# Is the stock GTO exhaust really that loud?



## EMax (Jul 19, 2011)

I recently went to see a used GTO. It was owned by 2 people prior to the seller, and he told me that the exhaust was stock. He started the car up and it was extremely loud. Much louder than the new mustang (5.0) and camaro I saw, which were only loud when you got on it, and still not overly loud. The sound of the exhaust was about equal to my friend's 4.6 mustang with an X pipe and cat back. It also droned extremely loud on the highway. Is this just how the car is designed? I don't mean to sound like a puss, but I really don't want a car that's going to wake up everyone in my neighborhood when I start it up at night.


----------



## GuatoLT1 (Jul 22, 2009)

Def not stock if your waking people up. Of course it has a little rumble stock but when I used to rev up my car with stock exhaust i could always hear the engine over the exhaust.


----------



## GTO JUDGE (May 14, 2005)

The stock exhaust is a performance exhaust.

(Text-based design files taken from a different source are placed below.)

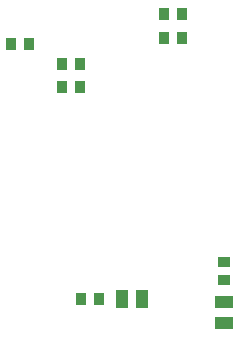
<source format=gbp>
G04 #@! TF.GenerationSoftware,KiCad,Pcbnew,no-vcs-found-bf44d39~61~ubuntu16.04.1*
G04 #@! TF.CreationDate,2018-01-04T16:51:08+01:00*
G04 #@! TF.ProjectId,arcade_adapter,6172636164655F616461707465722E6B,rev?*
G04 #@! TF.SameCoordinates,Original*
G04 #@! TF.FileFunction,Paste,Bot*
G04 #@! TF.FilePolarity,Positive*
%FSLAX46Y46*%
G04 Gerber Fmt 4.6, Leading zero omitted, Abs format (unit mm)*
G04 Created by KiCad (PCBNEW no-vcs-found-bf44d39~61~ubuntu16.04.1) date Thu Jan  4 16:51:08 2018*
%MOMM*%
%LPD*%
G01*
G04 APERTURE LIST*
%ADD10R,0.914400X1.066800*%
%ADD11R,1.066800X0.914400*%
%ADD12R,1.574800X1.066800*%
%ADD13R,1.066800X1.574800*%
G04 APERTURE END LIST*
D10*
X98907600Y-69857620D03*
X97383600Y-69857620D03*
X97383600Y-71805800D03*
X98907600Y-71805800D03*
X106008000Y-67620000D03*
X107532000Y-67620000D03*
D11*
X111099600Y-86639400D03*
X111099600Y-88163400D03*
D10*
X107532000Y-65650000D03*
X106008000Y-65650000D03*
X98933000Y-89738200D03*
X100457000Y-89738200D03*
X93045280Y-68122800D03*
X94569280Y-68122800D03*
D12*
X111099600Y-91744800D03*
X111099600Y-90017600D03*
D13*
X102412800Y-89738200D03*
X104140000Y-89738200D03*
M02*

</source>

It's louder than the standard exhaust. It sounds nice but not too aggressive. 

The SAP exhaust is a Magnaflow. This exhaust is a little louder and deeper in tone than the OEM GTO exhaust. It is noticeably different than OEM.


----------



## GuatoLT1 (Jul 22, 2009)

Our cars came with optional exhaust?


----------



## GTO JUDGE (May 14, 2005)

GuatoLT1 said:


> Our cars came with optional exhaust?


SAP exhaust: Magnaflow mufflers with dual twin exhaust pipes. They fit the SAP bumper. No longer offered by GM. You'd have to check with Magnaflow and see if they still make this muffler but you'll need the rear bumper or modify the one you have orrrrrr replace the OEM one with a different muffler.


----------



## stephen77375 (Feb 13, 2011)

just do what I did and its alot cheaper, cut out toe mufflers and the resinators and weld in tubing. Sounds vicious


----------



## noel the legend (Sep 27, 2007)

Just do what I do...Punch a B***h in the face and I feel so much more manly...especially when it's my wife...it allows me to set my boundaries.


----------